# [Task directions]
Please copy exactly the lines that run from the start of the entries to the line containing "CUSC Party |", inclusive.

Segment Start: Material to process

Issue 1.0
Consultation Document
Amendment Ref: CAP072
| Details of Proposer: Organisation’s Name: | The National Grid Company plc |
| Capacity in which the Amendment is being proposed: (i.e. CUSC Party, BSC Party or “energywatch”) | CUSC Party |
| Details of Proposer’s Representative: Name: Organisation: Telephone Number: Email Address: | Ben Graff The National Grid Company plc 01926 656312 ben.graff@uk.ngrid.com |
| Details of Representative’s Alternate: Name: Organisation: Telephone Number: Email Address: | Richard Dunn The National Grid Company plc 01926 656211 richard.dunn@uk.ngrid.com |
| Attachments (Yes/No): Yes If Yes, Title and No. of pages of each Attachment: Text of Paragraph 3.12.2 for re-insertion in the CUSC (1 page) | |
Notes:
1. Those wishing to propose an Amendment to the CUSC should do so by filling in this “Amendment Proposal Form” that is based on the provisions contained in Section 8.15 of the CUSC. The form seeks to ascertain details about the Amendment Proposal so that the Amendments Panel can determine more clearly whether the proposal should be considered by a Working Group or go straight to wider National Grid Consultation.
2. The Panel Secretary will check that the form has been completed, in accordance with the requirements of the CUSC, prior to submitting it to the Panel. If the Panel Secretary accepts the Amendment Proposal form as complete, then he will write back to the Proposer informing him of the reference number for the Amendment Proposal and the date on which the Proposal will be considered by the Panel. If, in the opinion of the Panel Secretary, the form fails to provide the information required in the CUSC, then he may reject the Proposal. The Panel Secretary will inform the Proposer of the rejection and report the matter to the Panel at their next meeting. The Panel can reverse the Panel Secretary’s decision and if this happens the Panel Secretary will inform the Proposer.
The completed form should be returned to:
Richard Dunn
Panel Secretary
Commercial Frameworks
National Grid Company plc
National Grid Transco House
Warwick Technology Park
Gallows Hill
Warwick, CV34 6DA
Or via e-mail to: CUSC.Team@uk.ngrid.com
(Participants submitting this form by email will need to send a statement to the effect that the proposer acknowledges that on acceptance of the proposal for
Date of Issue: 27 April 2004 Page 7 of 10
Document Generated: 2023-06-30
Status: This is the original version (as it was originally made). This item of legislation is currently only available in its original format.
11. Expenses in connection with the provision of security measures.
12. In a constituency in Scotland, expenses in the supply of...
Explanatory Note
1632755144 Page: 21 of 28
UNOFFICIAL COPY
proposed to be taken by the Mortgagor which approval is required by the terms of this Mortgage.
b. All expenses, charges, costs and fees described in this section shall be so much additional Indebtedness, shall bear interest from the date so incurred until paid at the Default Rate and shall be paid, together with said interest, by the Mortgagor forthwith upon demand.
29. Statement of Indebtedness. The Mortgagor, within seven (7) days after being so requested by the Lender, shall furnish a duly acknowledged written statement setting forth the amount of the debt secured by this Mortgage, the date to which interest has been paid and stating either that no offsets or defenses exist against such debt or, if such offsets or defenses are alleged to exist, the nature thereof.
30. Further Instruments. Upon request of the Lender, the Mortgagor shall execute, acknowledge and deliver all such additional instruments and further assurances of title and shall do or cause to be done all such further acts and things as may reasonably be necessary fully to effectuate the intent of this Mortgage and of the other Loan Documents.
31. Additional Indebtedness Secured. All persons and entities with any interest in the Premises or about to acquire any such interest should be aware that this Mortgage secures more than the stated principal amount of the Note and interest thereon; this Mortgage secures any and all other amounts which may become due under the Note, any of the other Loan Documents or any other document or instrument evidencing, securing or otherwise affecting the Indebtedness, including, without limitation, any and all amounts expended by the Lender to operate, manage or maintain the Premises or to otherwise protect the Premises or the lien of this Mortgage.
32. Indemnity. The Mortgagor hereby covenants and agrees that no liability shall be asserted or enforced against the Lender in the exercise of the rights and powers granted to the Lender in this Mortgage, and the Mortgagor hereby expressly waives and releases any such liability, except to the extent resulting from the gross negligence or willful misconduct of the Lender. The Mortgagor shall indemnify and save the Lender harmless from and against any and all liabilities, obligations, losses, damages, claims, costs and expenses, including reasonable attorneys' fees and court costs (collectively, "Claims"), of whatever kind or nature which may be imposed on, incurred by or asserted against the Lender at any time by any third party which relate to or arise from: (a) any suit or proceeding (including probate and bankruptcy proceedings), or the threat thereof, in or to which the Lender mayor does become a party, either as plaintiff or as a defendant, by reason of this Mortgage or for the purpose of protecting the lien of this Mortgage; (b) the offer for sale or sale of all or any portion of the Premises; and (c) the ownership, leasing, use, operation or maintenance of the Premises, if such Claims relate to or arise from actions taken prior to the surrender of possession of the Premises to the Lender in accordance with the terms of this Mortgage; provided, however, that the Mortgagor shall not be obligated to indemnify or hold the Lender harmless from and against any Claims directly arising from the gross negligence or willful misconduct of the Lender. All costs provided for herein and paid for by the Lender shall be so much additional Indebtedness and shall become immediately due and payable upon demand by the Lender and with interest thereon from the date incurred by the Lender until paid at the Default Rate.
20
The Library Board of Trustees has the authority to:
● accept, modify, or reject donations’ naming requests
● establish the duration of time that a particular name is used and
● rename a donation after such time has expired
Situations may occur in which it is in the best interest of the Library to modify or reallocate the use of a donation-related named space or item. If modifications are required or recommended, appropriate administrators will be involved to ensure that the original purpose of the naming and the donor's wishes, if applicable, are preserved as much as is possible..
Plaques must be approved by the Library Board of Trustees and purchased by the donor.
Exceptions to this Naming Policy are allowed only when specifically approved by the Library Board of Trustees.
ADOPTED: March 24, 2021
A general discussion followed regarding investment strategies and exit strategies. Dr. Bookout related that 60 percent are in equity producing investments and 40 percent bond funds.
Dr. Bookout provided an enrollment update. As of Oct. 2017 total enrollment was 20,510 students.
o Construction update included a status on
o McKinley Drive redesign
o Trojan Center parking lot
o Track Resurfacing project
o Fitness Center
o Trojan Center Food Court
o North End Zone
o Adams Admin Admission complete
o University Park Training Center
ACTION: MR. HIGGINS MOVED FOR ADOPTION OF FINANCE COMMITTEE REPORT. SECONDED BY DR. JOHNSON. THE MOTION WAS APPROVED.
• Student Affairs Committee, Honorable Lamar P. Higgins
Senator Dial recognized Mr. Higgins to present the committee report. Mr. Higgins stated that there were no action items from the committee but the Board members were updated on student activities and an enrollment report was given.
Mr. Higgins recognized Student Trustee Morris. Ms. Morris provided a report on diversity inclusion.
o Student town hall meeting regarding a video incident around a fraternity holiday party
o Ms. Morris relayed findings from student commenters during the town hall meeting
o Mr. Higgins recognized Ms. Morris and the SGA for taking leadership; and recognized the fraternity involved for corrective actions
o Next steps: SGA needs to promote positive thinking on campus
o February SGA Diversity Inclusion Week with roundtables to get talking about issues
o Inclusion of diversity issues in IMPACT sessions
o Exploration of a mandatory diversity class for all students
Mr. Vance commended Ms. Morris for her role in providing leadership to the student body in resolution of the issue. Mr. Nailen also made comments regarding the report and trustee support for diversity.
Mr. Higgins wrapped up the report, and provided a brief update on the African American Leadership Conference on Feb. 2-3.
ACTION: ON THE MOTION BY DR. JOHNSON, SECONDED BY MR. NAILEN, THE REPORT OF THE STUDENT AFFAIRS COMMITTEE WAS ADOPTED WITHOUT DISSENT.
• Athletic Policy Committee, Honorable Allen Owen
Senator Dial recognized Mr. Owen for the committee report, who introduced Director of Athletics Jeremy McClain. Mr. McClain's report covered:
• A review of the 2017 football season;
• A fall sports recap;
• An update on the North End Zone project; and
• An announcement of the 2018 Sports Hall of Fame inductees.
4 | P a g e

Segment End: Material to process

# [Your response]
Issue 1.0
Consultation Document
Amendment Ref: CAP072
| Details of Proposer: Organisation’s Name: | The National Grid Company plc |
| Capacity in which the Amendment is being proposed: (i.e. CUSC Party, BSC Party or “energywatch”) | CUSC Party |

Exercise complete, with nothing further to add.